Reputation: 564
This is a question that is very difficult to search for. I did try but I didn't find the kind of thing I am looking for.
I will try to explain this as best as I can.
I have a database setup and I am trying to add on some functionality. I have a concern about performance, data redundancy, and so-called best practices.

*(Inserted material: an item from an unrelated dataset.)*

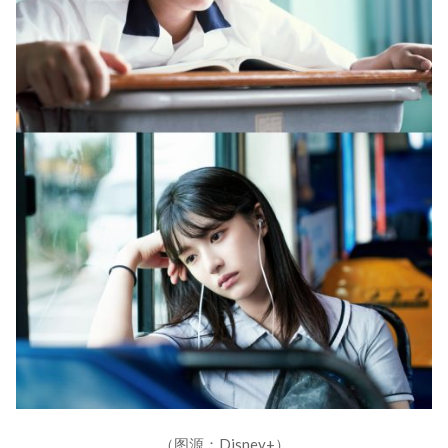
（图源：Disney+）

I have multiple users in the database and I am trying to set up "benchmarks" for each user. Each user can have a theoretically infinite number of benchmarks (though in reality it is almost always less than 5 but I don't want to constrain myself to that) and each benchmark can have a different set of values for each YEAR moving forward and management estimates the benchmarks for the upcoming 3-4 years. That means each year another benchmark value will exist.
Here is an example.
Person A
Benchmark 1: 2010, 2011, 2012, 2013, 2014, 2015
Benchmark 2: 2010, 2011, 2012, 2013, 2014, 2015
So on and so forth for each user and each benchmark.
My question is this:
Option 1: Set up a benchmark table that has a relationship to the user and columns for each year. I would have to actually update the database each year and add another column for the new year and it could grow out of hand over an extremely long period of time.

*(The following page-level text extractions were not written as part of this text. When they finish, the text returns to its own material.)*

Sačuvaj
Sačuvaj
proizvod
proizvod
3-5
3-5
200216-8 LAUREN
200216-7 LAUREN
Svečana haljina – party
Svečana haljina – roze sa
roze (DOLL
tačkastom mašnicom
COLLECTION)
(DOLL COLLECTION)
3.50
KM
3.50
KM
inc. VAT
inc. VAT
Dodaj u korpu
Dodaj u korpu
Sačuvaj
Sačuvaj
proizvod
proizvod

Option 2: Set up a table for the benchmark names with a relationship to the user, a table with years, and a table with benchmark data that has a relationship to the benchmark and the year? This seems like a better approach for maintenance sake but it would also mean the same benchmark name would exist multiple times but with a different year and value. I wouldn't have to add a column during a new year, just make sure the year existed in the years table.
Option 3: Something you guys tell me is a better option? I'm hoping.
Assume the data sets are large and there are many users.
Upvotes: 0
Views: 107
Reputation: 54312
Option 2 is probably fine. It will be plenty fast and much more maintainable. If you're concerned about repeating benchmark names, you could split that out too so you end up with:
benchmark_names(benchmark_id, name)
benchmarks(benchmark_id, user_id, year, value)
Note: The benchmark_names
table will presumably be very small (comparatively), so the extra join should be pretty much free, and it may even help performance with a large data set, since the benchmark ID will generally take up less memory than the name.
Upvotes: 3
Reputation: 51369
Why not just a column for user id, benchmark name, year, and value? Something like:
user_id | bm_name | bm_year | value
1234 | "SomeBM" | 2001 | 5
1234 | "SomeBM" | 2002 | 6
1234 | "SomeBM" | 2003 | 7
1234 | "SomeBM" | 2004 | 8
If you make a composite primary key of user id, benchmark name and year, you even get uniqueness guarantees. I don't see a whole lot of benefit from normalizing out a table that just stores the available years (or benchmark names), but that's up to you.
Upvotes: 1